» Material provided:

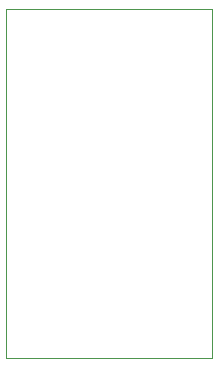
<source format=gbr>
%TF.GenerationSoftware,KiCad,Pcbnew,(5.1.6-0-10_14)*%
%TF.CreationDate,2020-07-14T22:31:58-07:00*%
%TF.ProjectId,switch_board,73776974-6368-45f6-926f-6172642e6b69,rev?*%
%TF.SameCoordinates,Original*%
%TF.FileFunction,Profile,NP*%
%FSLAX46Y46*%
G04 Gerber Fmt 4.6, Leading zero omitted, Abs format (unit mm)*
G04 Created by KiCad (PCBNEW (5.1.6-0-10_14)) date 2020-07-14 22:31:58*
%MOMM*%
%LPD*%
G01*
G04 APERTURE LIST*
%TA.AperFunction,Profile*%
%ADD10C,0.100000*%
%TD*%
G04 APERTURE END LIST*
D10*
X163500000Y-50000000D02*
X163500000Y-79500000D01*
X146000000Y-50000000D02*
X163500000Y-50000000D01*
X146000000Y-79500000D02*
X146000000Y-50000000D01*
X163500000Y-79500000D02*
X146000000Y-79500000D01*
M02*

</source>
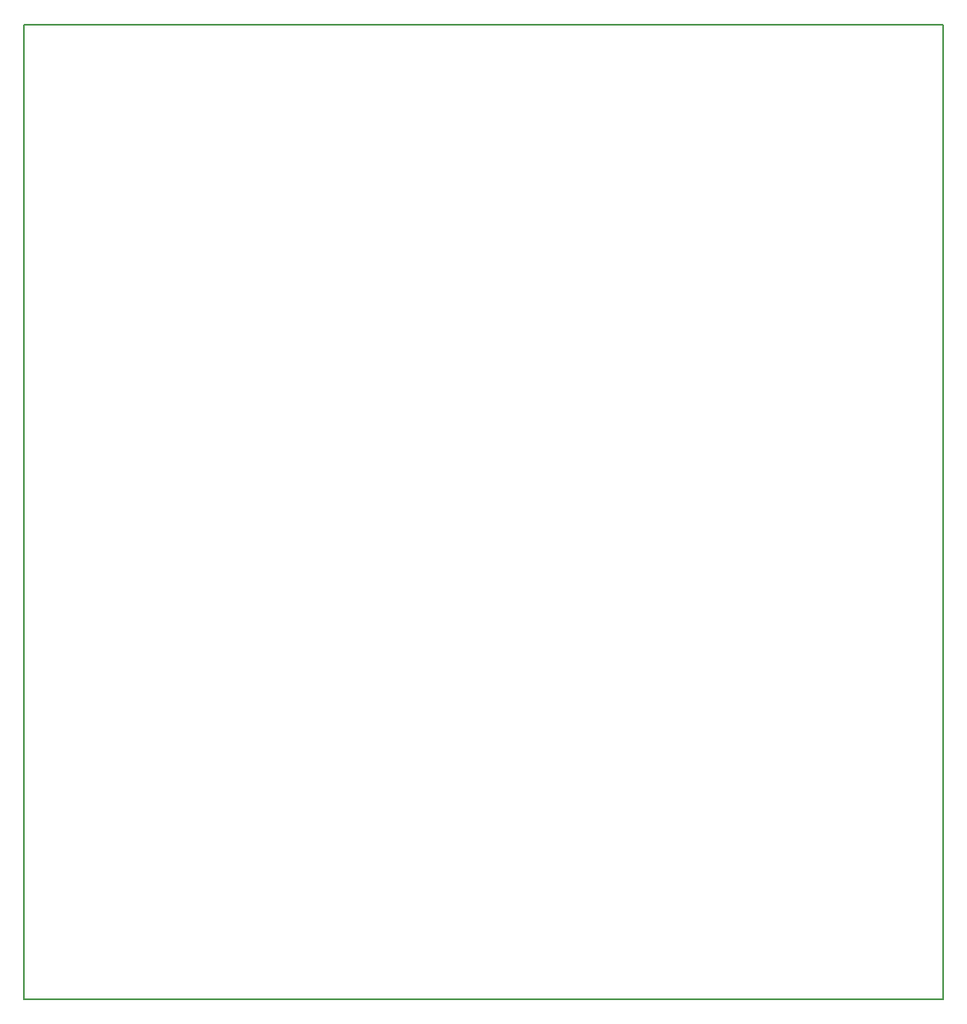
<source format=gbr>
G04 #@! TF.GenerationSoftware,KiCad,Pcbnew,5.0.2+dfsg1-1*
G04 #@! TF.CreationDate,2021-02-28T17:02:00+08:00*
G04 #@! TF.ProjectId,digital-amplifier2,64696769-7461-46c2-9d61-6d706c696669,rev?*
G04 #@! TF.SameCoordinates,Original*
G04 #@! TF.FileFunction,Profile,NP*
%FSLAX46Y46*%
G04 Gerber Fmt 4.6, Leading zero omitted, Abs format (unit mm)*
G04 Created by KiCad (PCBNEW 5.0.2+dfsg1-1) date 2021年02月28日 星期日 17时02分00秒*
%MOMM*%
%LPD*%
G01*
G04 APERTURE LIST*
%ADD10C,0.150000*%
G04 APERTURE END LIST*
D10*
X50000000Y-50000000D02*
X144500000Y-50000000D01*
X144500000Y-150000000D02*
X144500000Y-50000000D01*
X50000000Y-150000000D02*
X144500000Y-150000000D01*
X50000000Y-50000000D02*
X50000000Y-150000000D01*
M02*

</source>
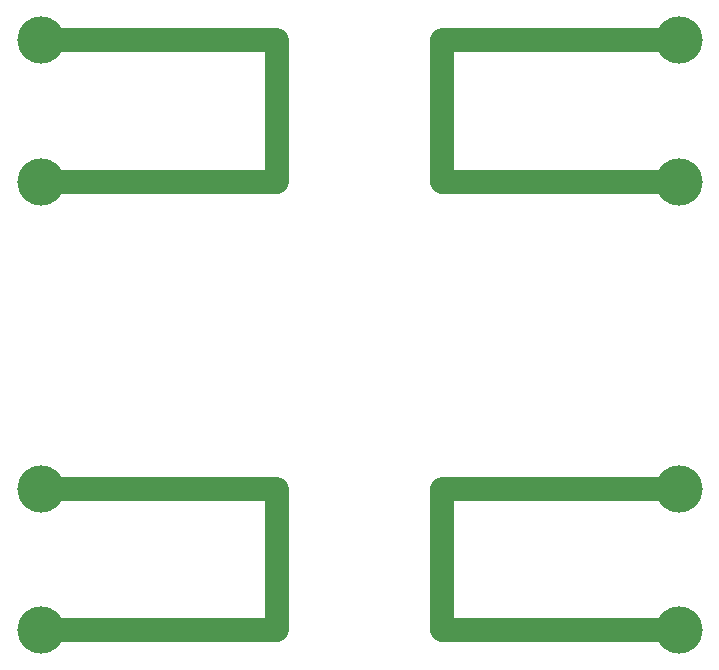
<source format=gtl>
%FSLAX21Y21*%
%MOMM*%
%ADD10C,2*%
%ADD11C,4*%
%LPD*%
D10*
X180Y60D02*
G01*
X380D01*
Y180D01*
X180D01*
D11*
Y60D03*
Y180D03*
D10*
X720D02*
X520D01*
Y60D01*
X720D01*
D11*
Y180D03*
Y60D03*
D10*
X180Y440D02*
X380D01*
Y560D01*
X180D01*
D11*
Y440D03*
Y560D03*
D10*
X720D02*
X520D01*
Y440D01*
X720D01*
D11*
Y560D03*
Y440D03*
M02*

</source>
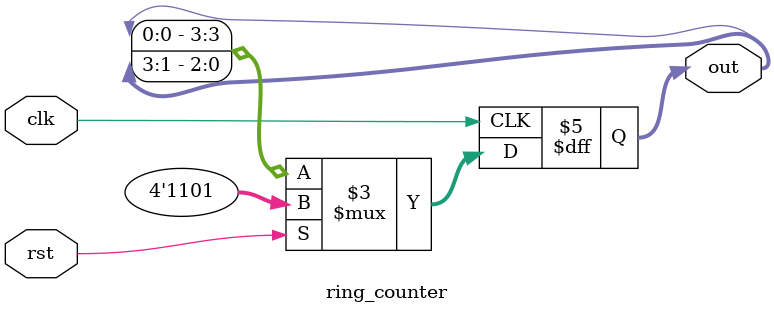
<source format=v>
`timescale 1ns / 1ps
module ring_counter #(parameter N=4,width=7)(out,clk,rst);
output reg [N-1:0]out;
input clk,rst;
always @(posedge clk)
begin
if(rst)
out<='b1101;
else
out<={out[0],out[N-1:1]};
end
endmodule


</source>
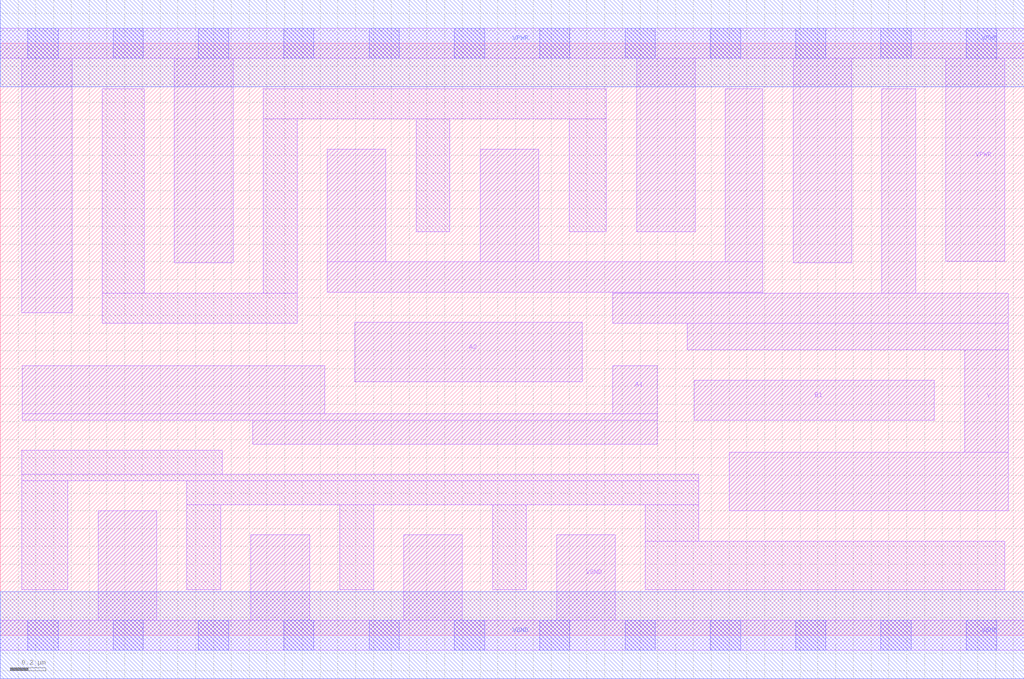
<source format=lef>
# Copyright 2020 The SkyWater PDK Authors
#
# Licensed under the Apache License, Version 2.0 (the "License");
# you may not use this file except in compliance with the License.
# You may obtain a copy of the License at
#
#     https://www.apache.org/licenses/LICENSE-2.0
#
# Unless required by applicable law or agreed to in writing, software
# distributed under the License is distributed on an "AS IS" BASIS,
# WITHOUT WARRANTIES OR CONDITIONS OF ANY KIND, either express or implied.
# See the License for the specific language governing permissions and
# limitations under the License.
#
# SPDX-License-Identifier: Apache-2.0

VERSION 5.7 ;
  NAMESCASESENSITIVE ON ;
  NOWIREEXTENSIONATPIN ON ;
  DIVIDERCHAR "/" ;
  BUSBITCHARS "[]" ;
UNITS
  DATABASE MICRONS 200 ;
END UNITS
MACRO sky130_fd_sc_lp__o21ai_4
  CLASS CORE ;
  SOURCE USER ;
  FOREIGN sky130_fd_sc_lp__o21ai_4 ;
  ORIGIN  0.000000  0.000000 ;
  SIZE  5.760000 BY  3.330000 ;
  SYMMETRY X Y R90 ;
  SITE unit ;
  PIN A1
    ANTENNAGATEAREA  1.260000 ;
    DIRECTION INPUT ;
    USE SIGNAL ;
    PORT
      LAYER li1 ;
        RECT 0.125000 1.210000 3.695000 1.245000 ;
        RECT 0.125000 1.245000 1.825000 1.515000 ;
        RECT 1.420000 1.075000 3.695000 1.210000 ;
        RECT 3.445000 1.245000 3.695000 1.515000 ;
    END
  END A1
  PIN A2
    ANTENNAGATEAREA  1.260000 ;
    DIRECTION INPUT ;
    USE SIGNAL ;
    PORT
      LAYER li1 ;
        RECT 1.995000 1.425000 3.275000 1.760000 ;
    END
  END A2
  PIN B1
    ANTENNAGATEAREA  1.260000 ;
    DIRECTION INPUT ;
    USE SIGNAL ;
    PORT
      LAYER li1 ;
        RECT 3.905000 1.210000 5.255000 1.435000 ;
    END
  END B1
  PIN Y
    ANTENNADIFFAREA  1.881600 ;
    DIRECTION OUTPUT ;
    USE SIGNAL ;
    PORT
      LAYER li1 ;
        RECT 1.840000 1.930000 4.290000 2.100000 ;
        RECT 1.840000 2.100000 2.170000 2.735000 ;
        RECT 2.700000 2.100000 3.030000 2.735000 ;
        RECT 3.445000 1.755000 5.670000 1.925000 ;
        RECT 3.445000 1.925000 4.290000 1.930000 ;
        RECT 3.865000 1.605000 5.670000 1.755000 ;
        RECT 4.080000 2.100000 4.290000 3.075000 ;
        RECT 4.100000 0.700000 5.670000 1.030000 ;
        RECT 4.960000 1.925000 5.150000 3.075000 ;
        RECT 5.425000 1.030000 5.670000 1.605000 ;
    END
  END Y
  PIN VGND
    DIRECTION INOUT ;
    USE GROUND ;
    PORT
      LAYER li1 ;
        RECT 0.000000 -0.085000 5.760000 0.085000 ;
        RECT 0.550000  0.085000 0.880000 0.700000 ;
        RECT 1.410000  0.085000 1.740000 0.565000 ;
        RECT 2.270000  0.085000 2.600000 0.565000 ;
        RECT 3.130000  0.085000 3.460000 0.565000 ;
      LAYER mcon ;
        RECT 0.155000 -0.085000 0.325000 0.085000 ;
        RECT 0.635000 -0.085000 0.805000 0.085000 ;
        RECT 1.115000 -0.085000 1.285000 0.085000 ;
        RECT 1.595000 -0.085000 1.765000 0.085000 ;
        RECT 2.075000 -0.085000 2.245000 0.085000 ;
        RECT 2.555000 -0.085000 2.725000 0.085000 ;
        RECT 3.035000 -0.085000 3.205000 0.085000 ;
        RECT 3.515000 -0.085000 3.685000 0.085000 ;
        RECT 3.995000 -0.085000 4.165000 0.085000 ;
        RECT 4.475000 -0.085000 4.645000 0.085000 ;
        RECT 4.955000 -0.085000 5.125000 0.085000 ;
        RECT 5.435000 -0.085000 5.605000 0.085000 ;
      LAYER met1 ;
        RECT 0.000000 -0.245000 5.760000 0.245000 ;
    END
  END VGND
  PIN VPWR
    DIRECTION INOUT ;
    USE POWER ;
    PORT
      LAYER li1 ;
        RECT 0.000000 3.245000 5.760000 3.415000 ;
        RECT 0.120000 1.815000 0.405000 3.245000 ;
        RECT 0.980000 2.095000 1.310000 3.245000 ;
        RECT 3.580000 2.270000 3.910000 3.245000 ;
        RECT 4.460000 2.095000 4.790000 3.245000 ;
        RECT 5.320000 2.105000 5.650000 3.245000 ;
      LAYER mcon ;
        RECT 0.155000 3.245000 0.325000 3.415000 ;
        RECT 0.635000 3.245000 0.805000 3.415000 ;
        RECT 1.115000 3.245000 1.285000 3.415000 ;
        RECT 1.595000 3.245000 1.765000 3.415000 ;
        RECT 2.075000 3.245000 2.245000 3.415000 ;
        RECT 2.555000 3.245000 2.725000 3.415000 ;
        RECT 3.035000 3.245000 3.205000 3.415000 ;
        RECT 3.515000 3.245000 3.685000 3.415000 ;
        RECT 3.995000 3.245000 4.165000 3.415000 ;
        RECT 4.475000 3.245000 4.645000 3.415000 ;
        RECT 4.955000 3.245000 5.125000 3.415000 ;
        RECT 5.435000 3.245000 5.605000 3.415000 ;
      LAYER met1 ;
        RECT 0.000000 3.085000 5.760000 3.575000 ;
    END
  END VPWR
  OBS
    LAYER li1 ;
      RECT 0.120000 0.255000 0.380000 0.870000 ;
      RECT 0.120000 0.870000 3.930000 0.905000 ;
      RECT 0.120000 0.905000 1.250000 1.040000 ;
      RECT 0.575000 1.755000 1.670000 1.925000 ;
      RECT 0.575000 1.925000 0.810000 3.075000 ;
      RECT 1.050000 0.255000 1.240000 0.735000 ;
      RECT 1.050000 0.735000 3.930000 0.870000 ;
      RECT 1.480000 1.925000 1.670000 2.905000 ;
      RECT 1.480000 2.905000 3.410000 3.075000 ;
      RECT 1.910000 0.255000 2.100000 0.735000 ;
      RECT 2.340000 2.270000 2.530000 2.905000 ;
      RECT 2.770000 0.255000 2.960000 0.735000 ;
      RECT 3.200000 2.270000 3.410000 2.905000 ;
      RECT 3.630000 0.255000 5.650000 0.530000 ;
      RECT 3.630000 0.530000 3.930000 0.735000 ;
  END
END sky130_fd_sc_lp__o21ai_4

</source>
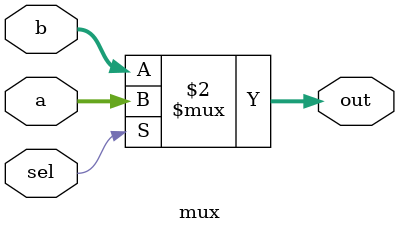
<source format=v>
module mux( 
input [4:0] a, b,
input sel,
output [4:0] out );
// When sel=0, assign a to out. 
// When sel=1, assign b to out.
always@(*)
  out <= sel ? a : b;
endmodule

</source>
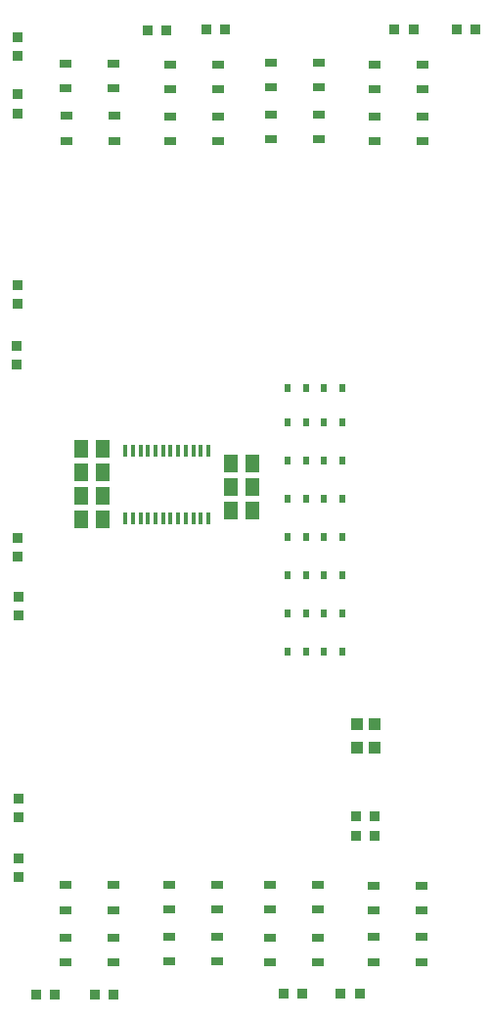
<source format=gbr>
G04 EAGLE Gerber RS-274X export*
G75*
%MOMM*%
%FSLAX34Y34*%
%LPD*%
%INSolderpaste Top*%
%IPPOS*%
%AMOC8*
5,1,8,0,0,1.08239X$1,22.5*%
G01*
%ADD10R,1.050000X0.650000*%
%ADD11R,0.810000X0.930000*%
%ADD12R,0.930000X0.810000*%
%ADD13R,1.040000X1.020000*%
%ADD14R,0.600000X0.800000*%
%ADD15R,0.304800X0.990600*%
%ADD16R,1.300000X1.500000*%


D10*
X419510Y147050D03*
X419510Y125550D03*
X461010Y147050D03*
X461010Y125550D03*
X153810Y856830D03*
X153810Y835330D03*
X195310Y856830D03*
X195310Y835330D03*
D11*
X341500Y98480D03*
X357700Y98480D03*
X391300Y98440D03*
X407500Y98440D03*
X127400Y97860D03*
X143600Y97860D03*
X178200Y97820D03*
X194400Y97820D03*
D12*
X112240Y267240D03*
X112240Y251040D03*
X112200Y215440D03*
X112200Y199240D03*
X111620Y491940D03*
X111620Y475740D03*
X112580Y441140D03*
X112580Y424940D03*
X111560Y710460D03*
X111560Y694260D03*
X111140Y658260D03*
X111140Y642060D03*
X111980Y924760D03*
X111980Y908560D03*
X111220Y875160D03*
X111220Y858960D03*
D11*
X291200Y931200D03*
X275000Y931200D03*
X240200Y930360D03*
X224000Y930360D03*
X507900Y931380D03*
X491700Y931380D03*
X454100Y931420D03*
X437900Y931420D03*
X404780Y235060D03*
X420980Y235060D03*
X404780Y251260D03*
X420980Y251260D03*
D13*
X405690Y310480D03*
X420390Y310480D03*
X405690Y331440D03*
X420390Y331440D03*
D14*
X376760Y393760D03*
X392760Y393760D03*
X376760Y426780D03*
X392760Y426780D03*
X376760Y459800D03*
X392760Y459800D03*
X376760Y492820D03*
X392760Y492820D03*
X376760Y525840D03*
X392760Y525840D03*
X376760Y558860D03*
X392760Y558860D03*
X376760Y591880D03*
X392760Y591880D03*
X376760Y621900D03*
X392760Y621900D03*
D10*
X419810Y191530D03*
X419810Y170030D03*
X461310Y191530D03*
X461310Y170030D03*
X330310Y146770D03*
X330310Y125270D03*
X371810Y146770D03*
X371810Y125270D03*
X330310Y192430D03*
X330310Y170930D03*
X371810Y192430D03*
X371810Y170930D03*
X242770Y147410D03*
X242770Y125910D03*
X284270Y147410D03*
X284270Y125910D03*
X242770Y192610D03*
X242770Y171110D03*
X284270Y192610D03*
X284270Y171110D03*
X152770Y146970D03*
X152770Y125470D03*
X194270Y146970D03*
X194270Y125470D03*
X152770Y192170D03*
X152770Y170670D03*
X194270Y192170D03*
X194270Y170670D03*
D14*
X345060Y393760D03*
X361060Y393760D03*
X345060Y426780D03*
X361060Y426780D03*
X345060Y459800D03*
X361060Y459800D03*
X345060Y492820D03*
X361060Y492820D03*
X345060Y525840D03*
X361060Y525840D03*
X345060Y558860D03*
X361060Y558860D03*
X345060Y591880D03*
X361060Y591880D03*
X345060Y621900D03*
X361060Y621900D03*
D10*
X153370Y902170D03*
X153370Y880670D03*
X194870Y902170D03*
X194870Y880670D03*
X243370Y856470D03*
X243370Y834970D03*
X284870Y856470D03*
X284870Y834970D03*
X243370Y901270D03*
X243370Y879770D03*
X284870Y901270D03*
X284870Y879770D03*
X330910Y858030D03*
X330910Y836530D03*
X372410Y858030D03*
X372410Y836530D03*
X330910Y902830D03*
X330910Y881330D03*
X372410Y902830D03*
X372410Y881330D03*
X420910Y856130D03*
X420910Y834630D03*
X462410Y856130D03*
X462410Y834630D03*
X420910Y901010D03*
X420910Y879510D03*
X462410Y901010D03*
X462410Y879510D03*
D15*
X205090Y508922D03*
X211590Y508922D03*
X218090Y508922D03*
X224590Y508922D03*
X231090Y508922D03*
X237590Y508922D03*
X244090Y508922D03*
X250590Y508922D03*
X257090Y508922D03*
X263590Y508922D03*
X263590Y567278D03*
X257090Y567278D03*
X250590Y567278D03*
X244090Y567278D03*
X237590Y567278D03*
X231090Y567278D03*
X224590Y567278D03*
X218090Y567278D03*
X211590Y567278D03*
X205090Y567278D03*
X270090Y508922D03*
X270090Y567278D03*
X276590Y508922D03*
X276590Y567278D03*
D16*
X166220Y569340D03*
X185220Y569340D03*
X185220Y549020D03*
X166220Y549020D03*
X166220Y528700D03*
X185220Y528700D03*
X295760Y556640D03*
X314760Y556640D03*
X314760Y536320D03*
X295760Y536320D03*
X314760Y516000D03*
X295760Y516000D03*
X185500Y508000D03*
X166500Y508000D03*
M02*

</source>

» Job item:
Reproduce without change every line of the entries above, from the one containing "X345060Y393760D03*" through the last.

» Answer space:
X345060Y393760D03*
X361060Y393760D03*
X345060Y426780D03*
X361060Y426780D03*
X345060Y459800D03*
X361060Y459800D03*
X345060Y492820D03*
X361060Y492820D03*
X345060Y525840D03*
X361060Y525840D03*
X345060Y558860D03*
X361060Y558860D03*
X345060Y591880D03*
X361060Y591880D03*
X345060Y621900D03*
X361060Y621900D03*
D10*
X153370Y902170D03*
X153370Y880670D03*
X194870Y902170D03*
X194870Y880670D03*
X243370Y856470D03*
X243370Y834970D03*
X284870Y856470D03*
X284870Y834970D03*
X243370Y901270D03*
X243370Y879770D03*
X284870Y901270D03*
X284870Y879770D03*
X330910Y858030D03*
X330910Y836530D03*
X372410Y858030D03*
X372410Y836530D03*
X330910Y902830D03*
X330910Y881330D03*
X372410Y902830D03*
X372410Y881330D03*
X420910Y856130D03*
X420910Y834630D03*
X462410Y856130D03*
X462410Y834630D03*
X420910Y901010D03*
X420910Y879510D03*
X462410Y901010D03*
X462410Y879510D03*
D15*
X205090Y508922D03*
X211590Y508922D03*
X218090Y508922D03*
X224590Y508922D03*
X231090Y508922D03*
X237590Y508922D03*
X244090Y508922D03*
X250590Y508922D03*
X257090Y508922D03*
X263590Y508922D03*
X263590Y567278D03*
X257090Y567278D03*
X250590Y567278D03*
X244090Y567278D03*
X237590Y567278D03*
X231090Y567278D03*
X224590Y567278D03*
X218090Y567278D03*
X211590Y567278D03*
X205090Y567278D03*
X270090Y508922D03*
X270090Y567278D03*
X276590Y508922D03*
X276590Y567278D03*
D16*
X166220Y569340D03*
X185220Y569340D03*
X185220Y549020D03*
X166220Y549020D03*
X166220Y528700D03*
X185220Y528700D03*
X295760Y556640D03*
X314760Y556640D03*
X314760Y536320D03*
X295760Y536320D03*
X314760Y516000D03*
X295760Y516000D03*
X185500Y508000D03*
X166500Y508000D03*
M02*

</source>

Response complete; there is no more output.